What is being asked → In your copy, leave out the pictures and repeat the entries below exactly.
— start Input rows —
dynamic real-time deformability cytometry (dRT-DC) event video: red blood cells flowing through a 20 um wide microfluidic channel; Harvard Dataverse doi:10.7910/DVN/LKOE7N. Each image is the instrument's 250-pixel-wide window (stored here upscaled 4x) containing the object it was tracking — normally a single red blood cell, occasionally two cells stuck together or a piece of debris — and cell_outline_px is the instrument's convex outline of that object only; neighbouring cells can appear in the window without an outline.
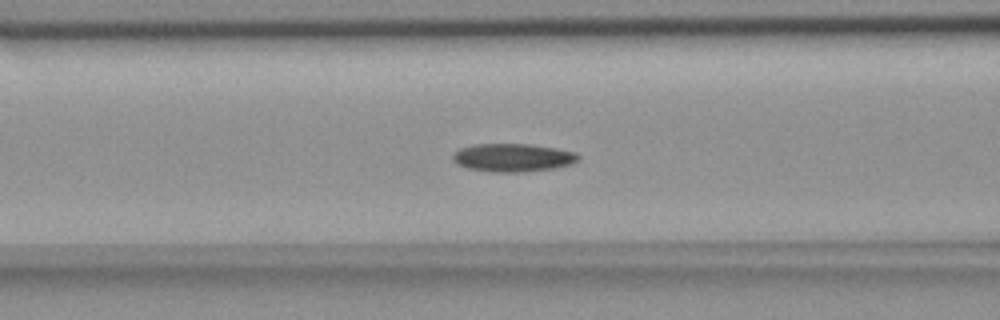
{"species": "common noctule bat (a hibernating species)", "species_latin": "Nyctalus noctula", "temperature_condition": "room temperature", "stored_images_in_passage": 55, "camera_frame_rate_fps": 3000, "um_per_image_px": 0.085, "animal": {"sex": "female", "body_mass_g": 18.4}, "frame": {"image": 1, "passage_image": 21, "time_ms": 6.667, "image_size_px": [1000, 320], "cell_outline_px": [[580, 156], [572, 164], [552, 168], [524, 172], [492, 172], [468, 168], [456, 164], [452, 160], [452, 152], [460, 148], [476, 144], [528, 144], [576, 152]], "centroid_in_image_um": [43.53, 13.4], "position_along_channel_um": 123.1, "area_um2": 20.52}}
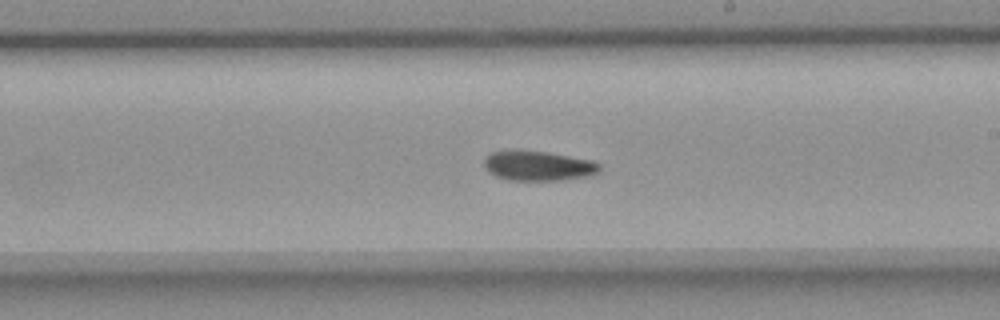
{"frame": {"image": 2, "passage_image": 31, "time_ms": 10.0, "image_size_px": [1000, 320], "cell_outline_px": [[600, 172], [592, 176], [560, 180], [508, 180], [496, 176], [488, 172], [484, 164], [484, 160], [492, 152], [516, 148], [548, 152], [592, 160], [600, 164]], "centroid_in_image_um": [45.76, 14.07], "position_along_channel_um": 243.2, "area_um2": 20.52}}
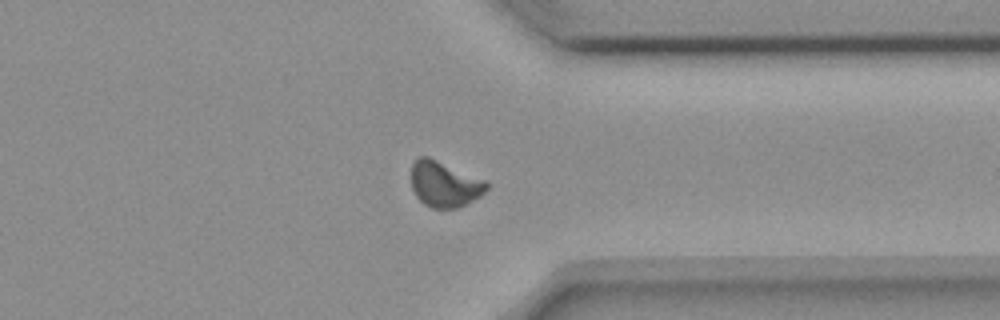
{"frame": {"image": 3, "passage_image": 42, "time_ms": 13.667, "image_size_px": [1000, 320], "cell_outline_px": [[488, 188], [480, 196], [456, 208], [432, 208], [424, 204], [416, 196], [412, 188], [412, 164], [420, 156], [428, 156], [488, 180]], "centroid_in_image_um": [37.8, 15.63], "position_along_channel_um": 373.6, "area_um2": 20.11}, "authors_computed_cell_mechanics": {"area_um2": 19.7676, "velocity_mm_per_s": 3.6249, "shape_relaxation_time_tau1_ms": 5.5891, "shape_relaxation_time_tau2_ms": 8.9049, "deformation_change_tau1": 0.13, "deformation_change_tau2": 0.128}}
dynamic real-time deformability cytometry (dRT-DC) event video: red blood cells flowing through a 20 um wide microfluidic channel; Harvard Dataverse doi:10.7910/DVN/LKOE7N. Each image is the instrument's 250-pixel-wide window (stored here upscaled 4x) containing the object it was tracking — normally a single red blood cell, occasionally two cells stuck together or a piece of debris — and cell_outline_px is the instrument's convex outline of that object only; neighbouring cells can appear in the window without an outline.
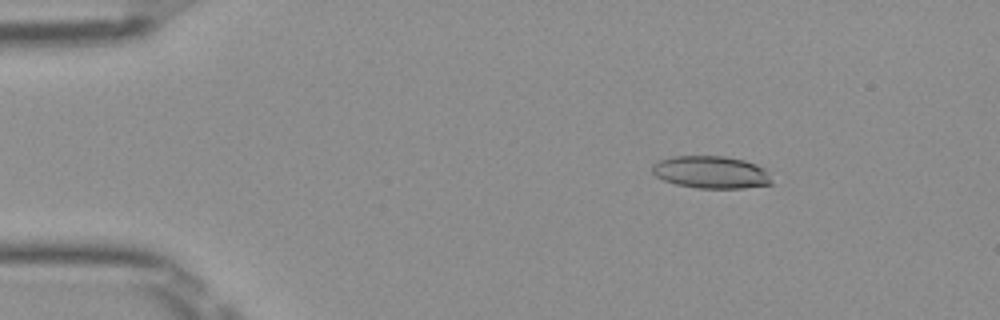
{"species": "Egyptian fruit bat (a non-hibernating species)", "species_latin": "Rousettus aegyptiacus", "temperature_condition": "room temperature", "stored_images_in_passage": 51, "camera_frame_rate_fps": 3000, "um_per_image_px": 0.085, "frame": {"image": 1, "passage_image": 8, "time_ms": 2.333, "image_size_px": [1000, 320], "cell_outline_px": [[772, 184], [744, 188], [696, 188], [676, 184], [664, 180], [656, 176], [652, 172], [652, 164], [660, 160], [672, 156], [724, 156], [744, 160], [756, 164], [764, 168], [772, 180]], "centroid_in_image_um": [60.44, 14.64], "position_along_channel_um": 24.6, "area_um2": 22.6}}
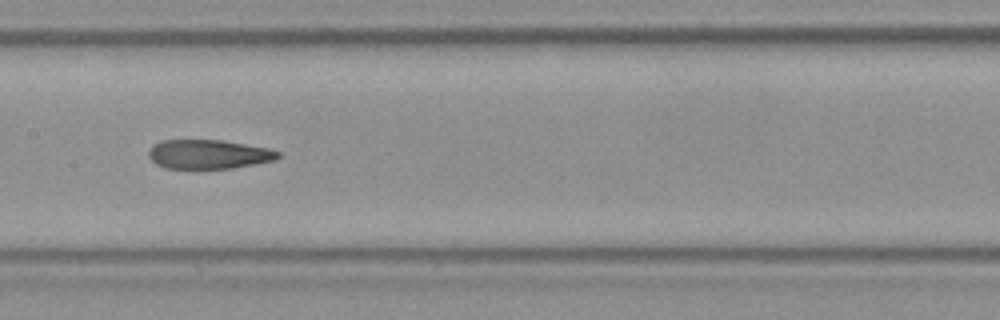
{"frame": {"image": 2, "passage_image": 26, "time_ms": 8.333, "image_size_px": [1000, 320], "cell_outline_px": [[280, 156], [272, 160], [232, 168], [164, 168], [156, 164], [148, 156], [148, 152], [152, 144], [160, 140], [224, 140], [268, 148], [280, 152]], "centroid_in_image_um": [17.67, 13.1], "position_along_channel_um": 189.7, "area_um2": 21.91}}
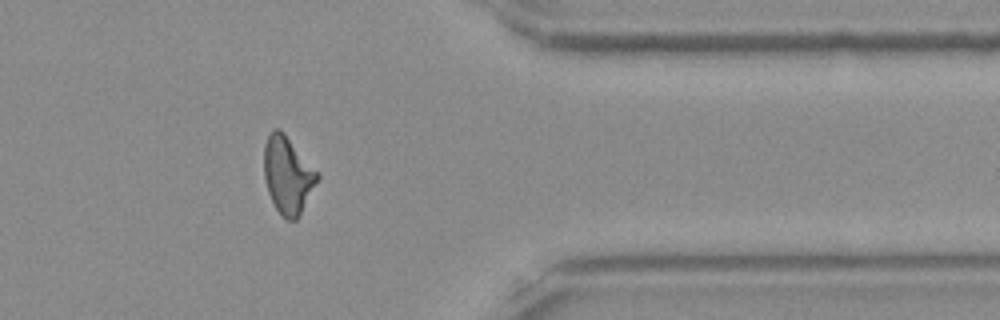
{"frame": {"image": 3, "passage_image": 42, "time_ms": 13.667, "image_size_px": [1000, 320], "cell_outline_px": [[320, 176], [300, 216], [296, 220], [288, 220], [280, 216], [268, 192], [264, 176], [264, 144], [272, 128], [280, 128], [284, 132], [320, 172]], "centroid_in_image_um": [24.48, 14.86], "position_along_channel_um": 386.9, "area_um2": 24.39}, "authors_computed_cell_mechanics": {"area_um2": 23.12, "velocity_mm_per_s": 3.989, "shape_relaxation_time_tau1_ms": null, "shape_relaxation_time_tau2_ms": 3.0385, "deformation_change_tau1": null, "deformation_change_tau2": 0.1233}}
— end Input rows —
Solution to the exercise →
dynamic real-time deformability cytometry (dRT-DC) event video: red blood cells flowing through a 20 um wide microfluidic channel; Harvard Dataverse doi:10.7910/DVN/LKOE7N. Each image is the instrument's 250-pixel-wide window (stored here upscaled 4x) containing the object it was tracking — normally a single red blood cell, occasionally two cells stuck together or a piece of debris — and cell_outline_px is the instrument's convex outline of that object only; neighbouring cells can appear in the window without an outline.
{"species": "common noctule bat (a hibernating species)", "species_latin": "Nyctalus noctula", "temperature_condition": "room temperature", "stored_images_in_passage": 55, "camera_frame_rate_fps": 3000, "um_per_image_px": 0.085, "animal": {"sex": "female", "body_mass_g": 18.4}, "frame": {"image": 1, "passage_image": 21, "time_ms": 6.667, "image_size_px": [1000, 320], "cell_outline_px": [[580, 156], [572, 164], [552, 168], [524, 172], [492, 172], [468, 168], [456, 164], [452, 160], [452, 152], [460, 148], [476, 144], [528, 144], [576, 152]], "centroid_in_image_um": [43.53, 13.4], "position_along_channel_um": 123.1, "area_um2": 20.52}}
{"frame": {"image": 2, "passage_image": 31, "time_ms": 10.0, "image_size_px": [1000, 320], "cell_outline_px": [[600, 172], [592, 176], [560, 180], [508, 180], [496, 176], [488, 172], [484, 164], [484, 160], [492, 152], [516, 148], [548, 152], [592, 160], [600, 164]], "centroid_in_image_um": [45.76, 14.07], "position_along_channel_um": 243.2, "area_um2": 20.52}}
{"frame": {"image": 3, "passage_image": 42, "time_ms": 13.667, "image_size_px": [1000, 320], "cell_outline_px": [[488, 188], [480, 196], [456, 208], [432, 208], [424, 204], [416, 196], [412, 188], [412, 164], [420, 156], [428, 156], [488, 180]], "centroid_in_image_um": [37.8, 15.63], "position_along_channel_um": 373.6, "area_um2": 20.11}, "authors_computed_cell_mechanics": {"area_um2": 19.7676, "velocity_mm_per_s": 3.6249, "shape_relaxation_time_tau1_ms": 5.5891, "shape_relaxation_time_tau2_ms": 8.9049, "deformation_change_tau1": 0.13, "deformation_change_tau2": 0.128}}
dynamic real-time deformability cytometry (dRT-DC) event video: red blood cells flowing through a 20 um wide microfluidic channel; Harvard Dataverse doi:10.7910/DVN/LKOE7N. Each image is the instrument's 250-pixel-wide window (stored here upscaled 4x) containing the object it was tracking — normally a single red blood cell, occasionally two cells stuck together or a piece of debris — and cell_outline_px is the instrument's convex outline of that object only; neighbouring cells can appear in the window without an outline.
{"species": "Egyptian fruit bat (a non-hibernating species)", "species_latin": "Rousettus aegyptiacus", "temperature_condition": "room temperature", "stored_images_in_passage": 51, "camera_frame_rate_fps": 3000, "um_per_image_px": 0.085, "frame": {"image": 1, "passage_image": 8, "time_ms": 2.333, "image_size_px": [1000, 320], "cell_outline_px": [[772, 184], [744, 188], [696, 188], [676, 184], [664, 180], [656, 176], [652, 172], [652, 164], [660, 160], [672, 156], [724, 156], [744, 160], [756, 164], [764, 168], [772, 180]], "centroid_in_image_um": [60.44, 14.64], "position_along_channel_um": 24.6, "area_um2": 22.6}}
{"frame": {"image": 2, "passage_image": 26, "time_ms": 8.333, "image_size_px": [1000, 320], "cell_outline_px": [[280, 156], [272, 160], [232, 168], [164, 168], [156, 164], [148, 156], [148, 152], [152, 144], [160, 140], [224, 140], [268, 148], [280, 152]], "centroid_in_image_um": [17.67, 13.1], "position_along_channel_um": 189.7, "area_um2": 21.91}}
{"frame": {"image": 3, "passage_image": 42, "time_ms": 13.667, "image_size_px": [1000, 320], "cell_outline_px": [[320, 176], [300, 216], [296, 220], [288, 220], [280, 216], [268, 192], [264, 176], [264, 144], [272, 128], [280, 128], [284, 132], [320, 172]], "centroid_in_image_um": [24.48, 14.86], "position_along_channel_um": 386.9, "area_um2": 24.39}, "authors_computed_cell_mechanics": {"area_um2": 23.12, "velocity_mm_per_s": 3.989, "shape_relaxation_time_tau1_ms": null, "shape_relaxation_time_tau2_ms": 3.0385, "deformation_change_tau1": null, "deformation_change_tau2": 0.1233}}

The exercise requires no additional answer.